The Newark Regional Business Partnership (NRBP) hosted its Regional Economic Outlook today at the Robert Treat Hotel in Newark. Attendees were given a glimpse into the economic opportunity and development in Newark – a city that has been enjoying positive momentum with an influx of new businesses, future expansion plans like that of Mars Wrigley Confectionery and community redevelopment efforts over the past several years.
Brian Sabina, senior vice president, economic transformation, New Jersey Economic Development Authority (EDA), and Alexander Heil, chief economist, Port Authority of New York and New Jersey, both shared their perspectives on the status of the greater region’s economy, as well as what could be done to continue to spur growth in New Jersey.
Sabina pointed out New Jersey’s key assets that contribute to its competitive advantage such as its educated workforce, institutions of higher education, transportation infrastructure, and location – all of which are highly desirable to businesses considering moving into the state.
“When we take a look ahead, it certainly can be full-steam-ahead for the economy. It’s really just a matter of taking the right approach to leverage [the state’s] best assets,” he said. “When we invest in the right talent, workforce and our communities, it helps increase our value proposition to attract and retain great companies.”
Sabina highlighted the state’s key initiatives for spurring such economic growth, which include Gov. Phil Murphy’s goal to add 300,000 jobs and attract $625 million in venture capital investments by 2025, investing in a diverse innovation ecosystem, closing racial and gender wage and employment gaps, and investing in the state’s cities – like Newark – to help them thrive.
“Coming out of the recession, we’ve seen tremendous job growth in New York City and the surrounding area,” Heil said. “We’ve seen lagging employment growth in New Jersey counties; however, the overall mix of industries that has benefitted is the same. [Some examples] include leisure and hospitality, professional and business services, education, healthcare and retail. The expectation currently is this [growth] is going to continue.”
As for a potential slowdown in economic activity, Heil does see that possibility at some point in the future.
“We are at the point nationally where we have a very well performing economy on paper,” Heil said. “I think once some of the fiscal support diminishes over the next year- and-a-half or so, we are going to see a weakening of the economy, not necessarily to the point of a recession, but there will be a noticeable slowdown of economic activity.”

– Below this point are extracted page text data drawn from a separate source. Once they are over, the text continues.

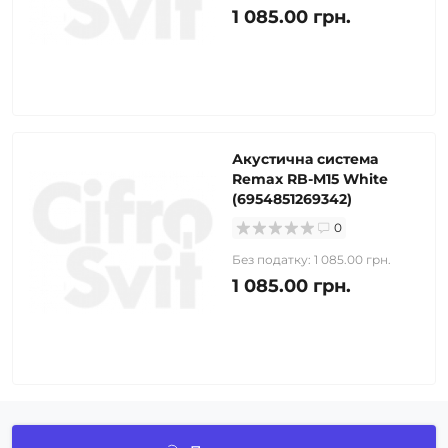
1 085.00 грн.
Акустична система
Remax RB-M15 White
(6954851269342)
0
Без податку: 1 085.00 грн.
1 085.00 грн.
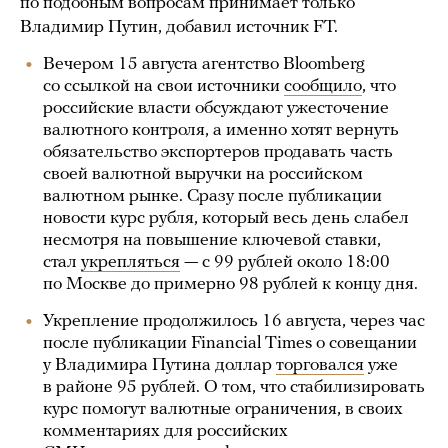
по подобным вопросам принимает только
Владимир Путин, добавил источник FT.
Вечером 15 августа агентство Bloomberg
со ссылкой на свои источники
сообщило
, что
российские власти обсуждают ужесточение
валютного контроля, а именно хотят вернуть
обязательство экспортеров продавать часть
своей валютной выручки на российском
валютном рынке. Сразу после публикации
новости курс рубля, который весь день слабел
несмотря на повышение ключевой ставки,
стал
укрепляться
— с 99 рублей около 18:00
по Москве до примерно 98 рублей к концу дня.
Укрепление продолжилось 16 августа, через час
после публикации Financial Times о совещании
у Владимира Путина доллар
торговался
уже
в районе 95 рублей. О том, что стабилизировать
курс помогут валютные ограничения, в своих
комментариях для российских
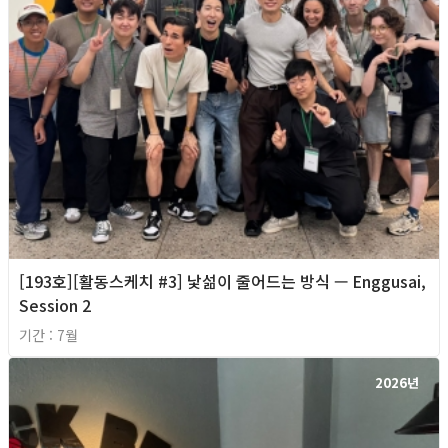
[193호][활동스케치 #3] 낯섦이 줄어드는 방식 — Enggusai,
Session 2
기간 : 7월
2026년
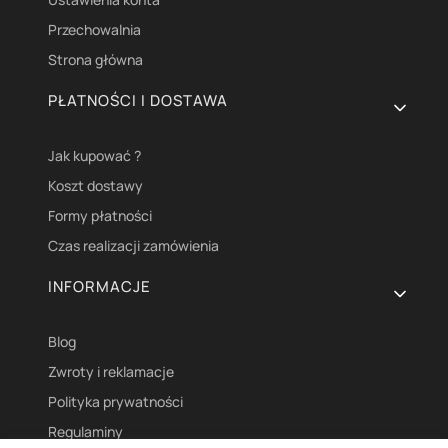
Przechowalnia
Strona główna
PŁATNOŚCI I DOSTAWA
Jak kupować ?
Koszt dostawy
Formy płatności
Czas realizacji zamówienia
INFORMACJE
Blog
Zwroty i reklamacje
Polityka prywatności
Regulaminy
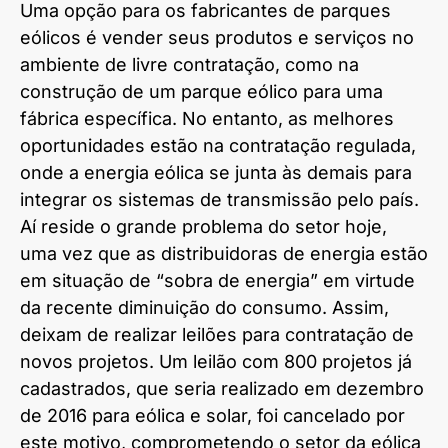
Uma opção para os fabricantes de parques
eólicos é vender seus produtos e serviços no
ambiente de livre contratação, como na
construção de um parque eólico para uma
fábrica específica. No entanto, as melhores
oportunidades estão na contratação regulada,
onde a energia eólica se junta às demais para
integrar os sistemas de transmissão pelo país.
Aí reside o grande problema do setor hoje,
uma vez que as distribuidoras de energia estão
em situação de “sobra de energia” em virtude
da recente diminuição do consumo. Assim,
deixam de realizar leilões para contratação de
novos projetos. Um leilão com 800 projetos já
cadastrados, que seria realizado em dezembro
de 2016 para eólica e solar, foi cancelado por
este motivo, comprometendo o setor da eólica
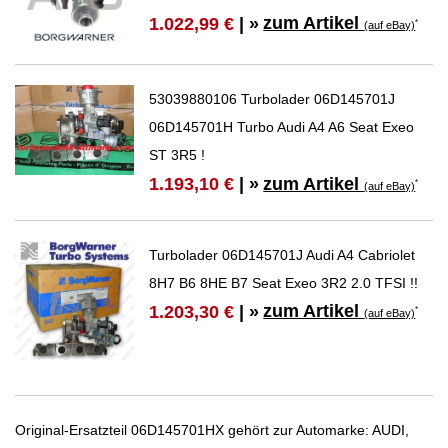
zum Artikel
1.022,99 €
| »
*
(auf eBay)
53039880106 Turbolader 06D145701J
06D145701H Turbo Audi A4 A6 Seat Exeo
ST 3R5 !
zum Artikel
1.193,10 €
| »
*
(auf eBay)
Turbolader 06D145701J Audi A4 Cabriolet
8H7 B6 8HE B7 Seat Exeo 3R2 2.0 TFSI !!
zum Artikel
1.203,30 €
| »
*
(auf eBay)
Original-Ersatzteil 06D145701HX gehört zur Automarke: AUDI,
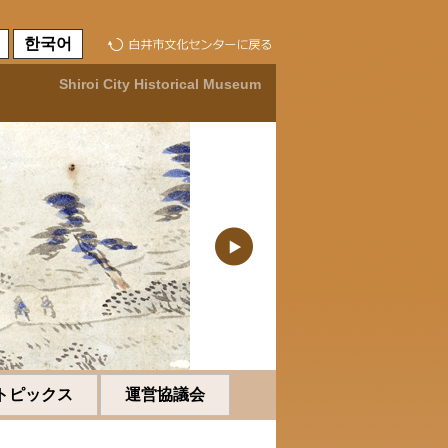
한국어
Shiroi City Historical Museum
トピックス
運営協議会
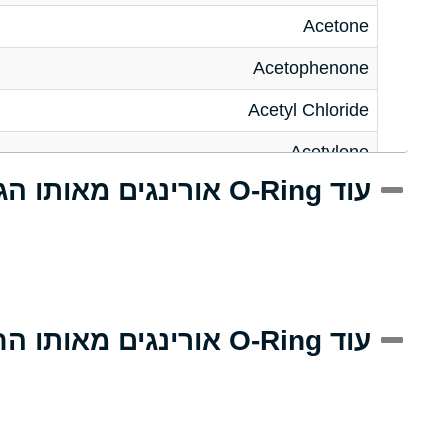
Acetone
Acetophenone
Acetyl Chloride
Acetylene
עוד O-Ring אורינגים מאותו הגודל
Acrlylonitrile
Adipic Acid
Alkazene (Dibromoethylbenzene)
Alum-NH3-Cr-K (Aqueous)
עוד O-Ring אורינגים מאותו החומר
Aluminum Acetate (Aqueous)
Aluminum Chloride (Aqueous)
Aluminum Fluoride (Aqueous)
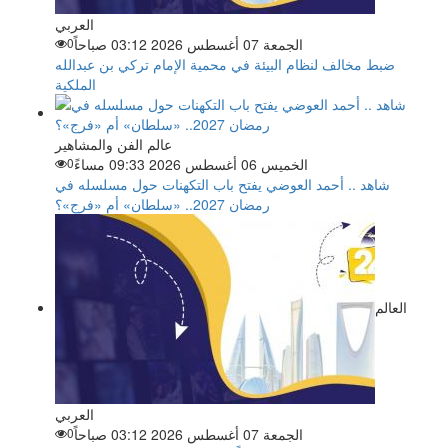
العربي
الجمعة 07 أغسطس 2026 03:12 صباحاً
0
ضبط مخالف لنظام البيئة في محمية الإمام تركي بن عبدالله
الملكية
عالم الفن والمشاهير
الخميس 06 أغسطس 2026 09:33 مساءً
0
شاهد .. أحمد العوضي يفتح باب التكهنات حول مسلسله في
رمضان 2027.. «سلطان» أم «فرج»؟
العالم
العربي
الجمعة 07 أغسطس 2026 03:12 صباحاً
0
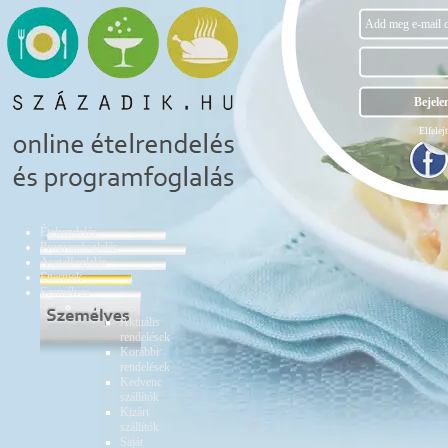
Elfelejt
Ételrendelés
Programfoglalás
Asztalfoglalás
Éttermek
Személyes
Ételrendelés
Aktuális
rendelések
Korábbi
rendelések
Kedvenc
szállítók
Kizárt
szállítók
Saját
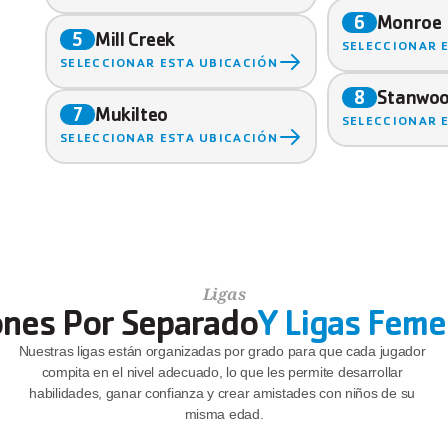
Monroe
6
Mill Creek
5
SELECCIONAR 
SELECCIONAR ESTA UBICACIÓN
Stanwo
8
Mukilteo
7
SELECCIONAR 
SELECCIONAR ESTA UBICACIÓN
Ligas
nes Por Separado
Y Ligas Feme
Nuestras ligas están organizadas por grado para que cada jugador 
compita en el nivel adecuado, lo que les permite desarrollar 
habilidades, ganar confianza y crear amistades con niños de su 
misma edad.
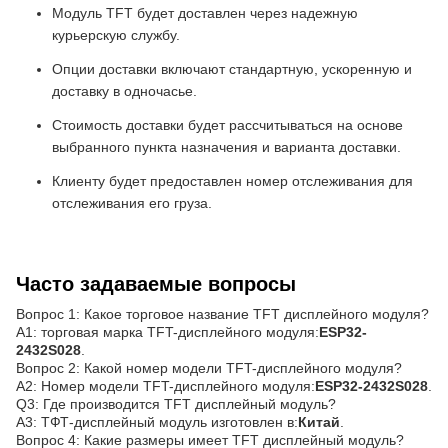
Модуль TFT будет доставлен через надежную
курьерскую службу.
Опции доставки включают стандартную, ускоренную и
доставку в одночасье.
Стоимость доставки будет рассчитываться на основе
выбранного пункта назначения и варианта доставки.
Клиенту будет предоставлен номер отслеживания для
отслеживания его груза.
Часто задаваемые вопросы
Вопрос 1: Какое торговое название TFT дисплейного модуля?
A1: торговая марка TFT-дисплейного модуля:
ESP32-
2432S028
.
Вопрос 2: Какой номер модели TFT-дисплейного модуля?
A2: Номер модели TFT-дисплейного модуля:
ESP32-2432S028
.
Q3: Где производится TFT дисплейный модуль?
A3: ТФТ-дисплейный модуль изготовлен в:
Китай
.
Вопрос 4: Какие размеры имеет TFT дисплейный модуль?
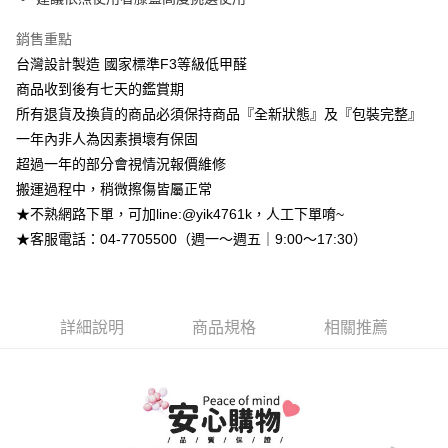
2.付款方式選擇「大哥付你分期」，訂單成立後會自動跳轉到大哥付的交易
相關說明
流程，驗證手機門號後，選擇欲分期的期數、繳款截止日，確認付款後即完
【關於「AFTEE先享後付」】
銷售重點
成交易。
ATM付款
AFTEE先享後付是「在收到商品之後才付款」的支付方式。 讓您購物簡單
台灣設計製造 國家標準F3等級低甲醛
3.實際核准額度、可分期數及費用金額請依後續交易確認頁面所載為準。
便利好安心！
4.訂單成立30分鐘內，如未前往確認交易或遇審核未通過，訂單將自動取
商品收到後有七天的鑑賞期
１．簡單：不需註冊會員、不需綁卡、不需儲值。
運送方式
消。如遇「轉專審核」未通過狀況，表示未達大哥付你分期系統評分，恕無
２．便利：只要手機號碼，簡訊認證，即可結帳。
所有退貨及換貨的商品必須保持商品『全新狀態』及『包裝完整』
法說明評估內容。
３．安心：先確認商品／服務後，再付款。
➤一般商品『宅配寄送』：1.車趟為週一至六 2.無組裝，只送至一
【繳款方式說明】
一年內非人為因素損壞有保固
1.分期款項不併入電信帳單，「大哥付你分期」於每月結算日後寄送繳費提
樓 3.購買大型家具，可一同配送組裝
超過一年的部分會視情況報價維修
【「AFTEE先享後付」結帳流程】
醒簡訊。
１．於結帳方式選擇「AFTEE先享後付」後，將跳轉至「AFTEE先享後付」
免運費
搬運過程中，稍微擦傷皆屬正常
2.透過簡訊連結打開帳單後，可選擇「超商條碼／台灣大直營門市／銀行轉
結帳頁面，進行簡訊認證並確認金額後，即可完成結帳。
帳／街口支付／iPASS MONEY」等通路繳費。
★不熟網路下單，可加line:@yik4761k，人工下單唷~
２．訂單成立數日內，您將收到繳費通知簡訊。
➤大型傢俱『免費組裝』：1.車趟為週二、週四 2.可指定日期，無
３．收到繳費通知簡訊後14天內，點擊此簡訊中的連結，可透過四大超商／
★客服電話：04-7705500（週一～週五｜9:00～17:30）
【注意事項】
法指定當天抵達時段，白天至晚上皆可能
ATM／網路銀行／等多元方式進行付款，方視為交易完成。
1.本服務係由「台灣大哥大股份有限公司」（以下簡稱本公司）所提供，讓
※ 請注意：結帳手續完成當下不需立刻繳費，但若您需要取消訂單，請聯絡
每筆NT$3,000，滿NT$1(含以上)免運費
用戶於交易時，得透過本服務購買商品或服務，並由商店將買賣／分期付款
購買商品的店家。未經商家同意取消之訂單仍視為有效，需透過AFTEE先享
買賣價金債權讓與本公司後，依約使用本公司帳單繳交帳款。
後付繳納相關費用。
2.基於同意付款使用「大哥付你分期」之契約關係目的，商店將以您的個人
※ 交易是否成功請以「AFTEE先享後付 」之結帳頁面顯示為準，若有關於
詳細說明
商品規格
相關推薦
資料（包含姓名、電話或地址）提供予台灣大哥大進項蒐集、處理及利用，
是否繳費成功／繳費後需取消欲退款等相關疑問，請聯繫「AFTEE先享後付
由本公司與您本人進行分期帳單所需資料之確認、核對及更正。
客戶支援中心」
https://netprotections.freshdesk.com/support/home
3.完整用戶服務條款，請詳閱以下連結：
https://oppay.tw/userRule
【注意事項】
１．透過由恩沛科技股份有限公司提供之「AFTEE先享後付」服務完成之交
易，需依本服務之必要範圍內提供個人資料，並將交易相關給付款項請求債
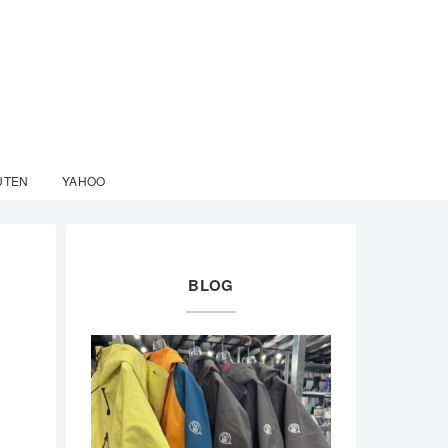
UTEN
YAHOO
BLOG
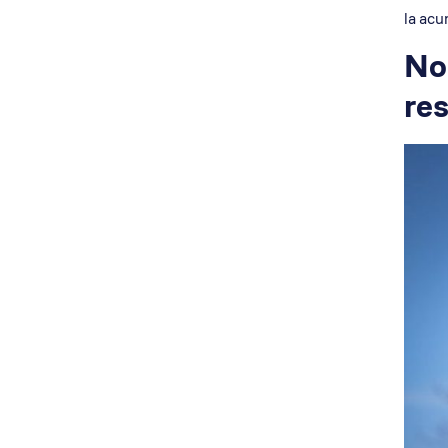
la acu
No
re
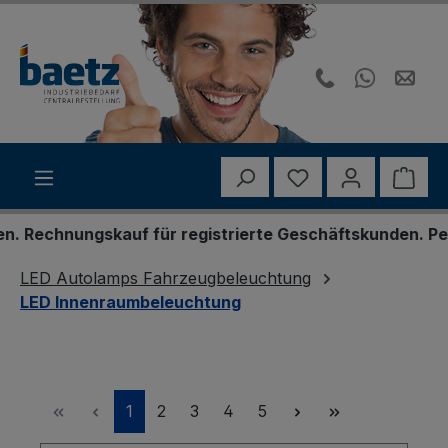
Zum Hauptinhalt springen
Du hast 0 Produk
Ware
ngskauf für registrierte Geschäftskunden. Persönliche
LED Autolamps Fahrzeugbeleuchtung
LED Innenraumbeleuchtung
Seite
Seite
Seite
Seite
Seite
1
2
3
4
5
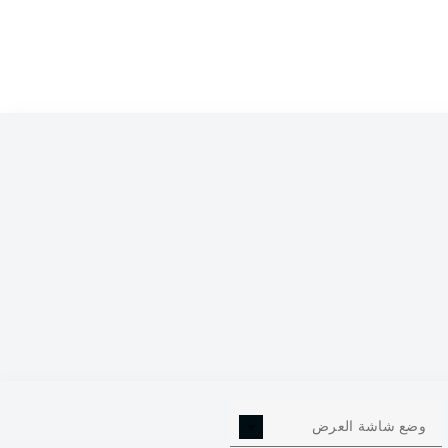
0
وضع شاشة العرض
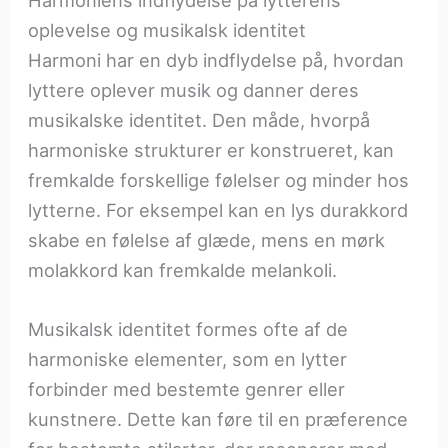
oplevelse og musikalsk identitet
Harmoni har en dyb indflydelse på, hvordan
lyttere oplever musik og danner deres
musikalske identitet. Den måde, hvorpå
harmoniske strukturer er konstrueret, kan
fremkalde forskellige følelser og minder hos
lytterne. For eksempel kan en lys durakkord
skabe en følelse af glæde, mens en mørk
molakkord kan fremkalde melankoli.
Musikalsk identitet formes ofte af de
harmoniske elementer, som en lytter
forbinder med bestemte genrer eller
kunstnere. Dette kan føre til en præference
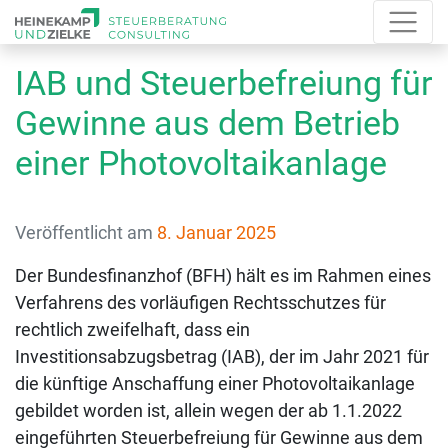
IAB und Steuerbefreiung für
Gewinne aus dem Betrieb
einer Photovoltaikanlage
Veröffentlicht am
8. Januar 2025
Der Bundesfinanzhof (BFH) hält es im Rahmen eines
Verfahrens des vorläufigen Rechtsschutzes für
rechtlich zweifelhaft, dass ein
Investitionsabzugsbetrag (IAB), der im Jahr 2021 für
die künftige Anschaffung einer Photovoltaikanlage
gebildet worden ist, allein wegen der ab 1.1.2022
eingeführten Steuerbefreiung für Gewinne aus dem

Newark itself has seen revitalization from an economic standpoint, and initiatives such as the “Newark 2020” jobs program, which aims to find full-time employment for 2,020 residents by 2020, continue to showcase the efforts being done.
Additionally, Newark’s consideration for Amazon’s second headquarters (HQ2) has been a huge boon for the city, garnering national recognition.
“The quest to raise our national visibility has been very purposeful over the last three years,” said Aisha Glover, former president and CEO, Newark Community Economic Development Corporation, and the new CEO of Newark Alliance. “The fact that we decided to go after Amazon HQ2 was not just so we could get access to 50,000 jobs. There was also the possibility of thinking of those 70,000 to 110,000 indirect jobs, which are more accessible than some of the corporate jobs that would come with HQ2.
“The other big reason was for marketing and branding,” Glover continued. “Nobody expected Newark to end up on [Amazon’s] list – except for Newark. That catapulted us into a national discussion which was very vocal and very strategic, but we are not hungry to keep thinking about what else we can do nationally. …We are focused on Newark locally. We want to be a national model for equity and the only way we are going to do that is to be purposeful and intentional locally.”
Dayo Adiatu, community manager, Launch Pad Network, said it is important for Newark to capitalize on its current momentum. “I’d like to make sure that this energy and momentum doesn’t just wither away, but instead we are strategic about how we channel it so that we are having the greatest economic impact on the city.”